Behind him are racks of trays fresh from the back bake shop - Danish twists, still glossy from the oven, and butter cakes, still runny before they've set up, and formidable tea biscuits, and too-warm-to-slice-at-first Jewish rye.
But mostly - and this is what Lipkin's Bakery is known for - there are the knishes (yes, you pronounce the "k"), about 2,000 baked daily - full-size round ones, unlike the blockier fellas from New York, and the big-selling minis, the size of mildly flattened pool balls.
They are part dumpling, part turnover, the Yiddish-Eastern European equivalent of the Venezuelan empanada, the Indian samosa, the Italian calzone. And given their humble origins, it is no surprise that it is the potato with grated onion that remains the favored rendition. (Though a pizza variety has joined the best-sellers, along with a moist kasha one, a nice spinach one that's best eaten warm, a mock liver, a rice, a cheese, and in season, a pumpkin.)
This is one of the last - Lipkin suspects it is the last - of the knisheries in the city.
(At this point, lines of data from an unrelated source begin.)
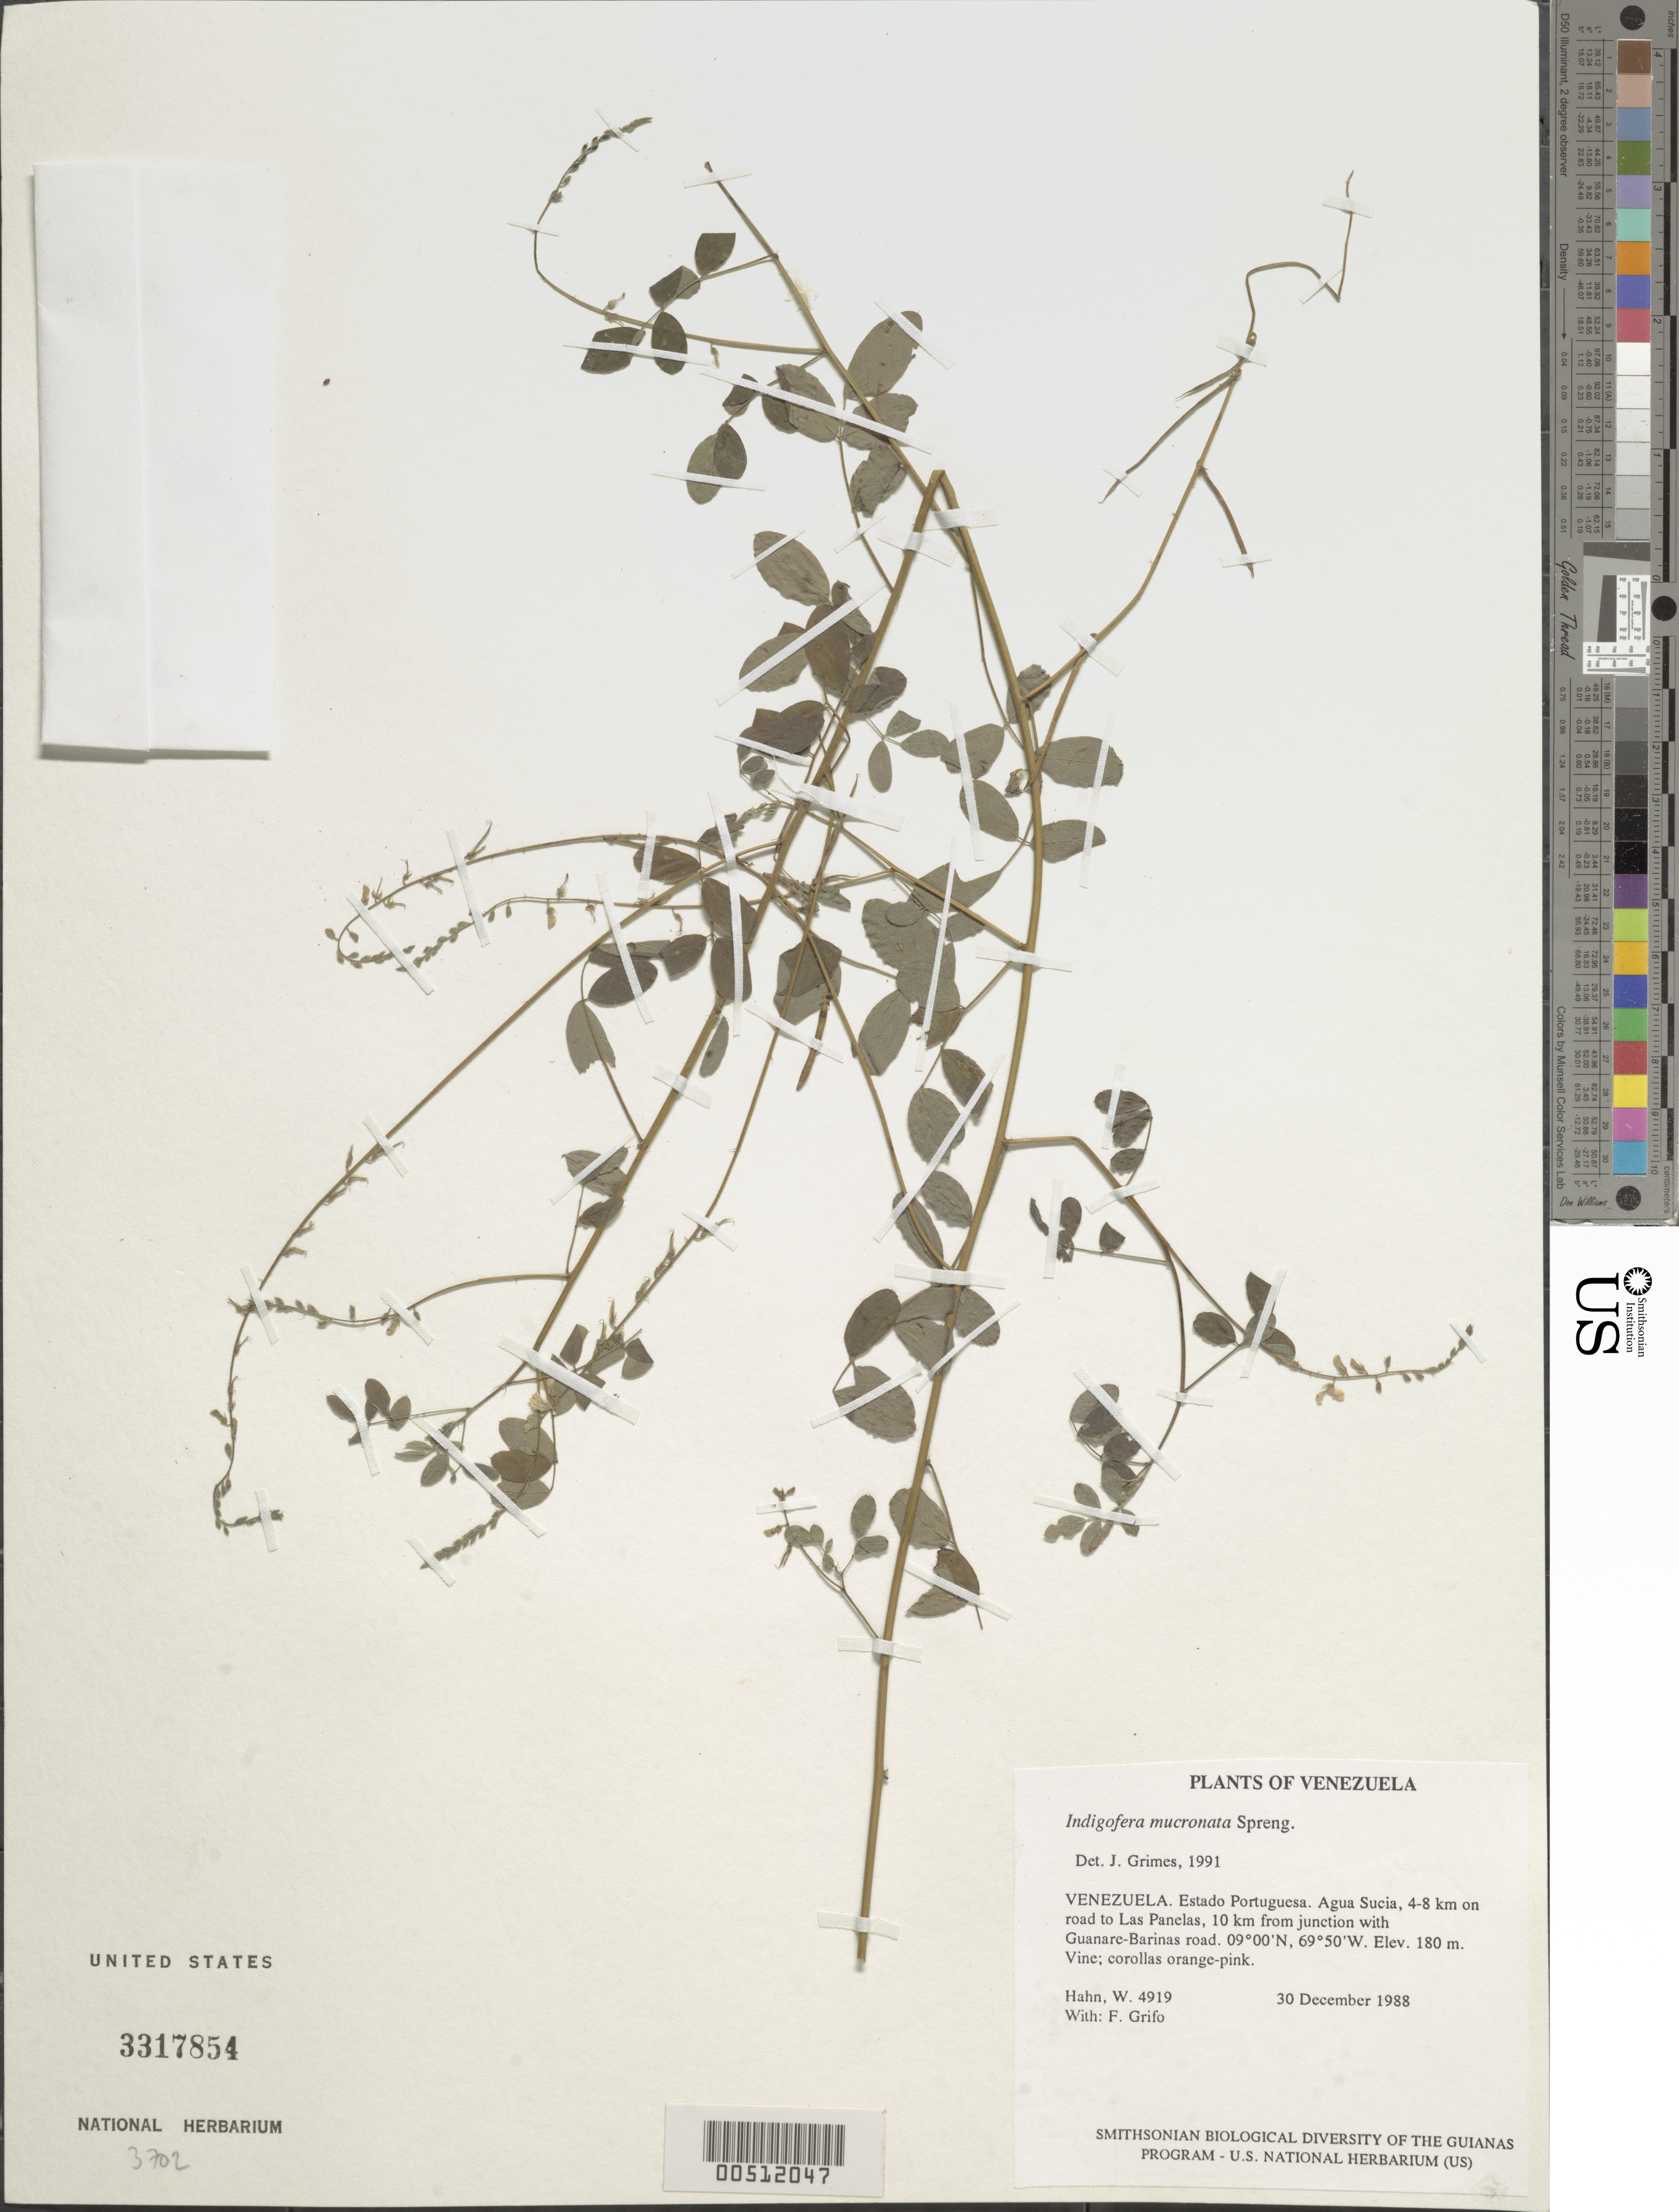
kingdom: Plantae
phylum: Tracheophyta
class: Magnoliopsida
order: Fabales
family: Fabaceae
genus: Indigofera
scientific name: Indigofera mucronata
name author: Lam.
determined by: Grimes, J.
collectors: W. Hahn & F. Grifo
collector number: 4919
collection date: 1988-12-30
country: Venezuela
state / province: Portuguesa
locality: Agua Sucia, 4-8 km on road to Las Panelas, 10 km from junction with Guanare-Barinas road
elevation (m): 180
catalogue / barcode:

And it is for these staples of Jewish knoshery that they traipse in (not only from Rhawnhurst, but from Richboro, too, and Rittenhouse Square and Allentown, even) to Lipkin's, "Home of Mitch's Delicious Knishes." In the case of the older set, they may drop in daily. More weight-conscious, though no less culturally tethered, younger customers may show up weekly to stock after-services Sabbath trays or, on occasion, holiday platters.
So an air of crisis and anxiety swept through the community and beyond in April when - while Lipkin's was closed for Passover - a television monitor overheated, lit some decorations, and sent flames shooting into the ceiling, shutting the bakery down. It was a day, as Lipkin put it last week, "that will live infamy."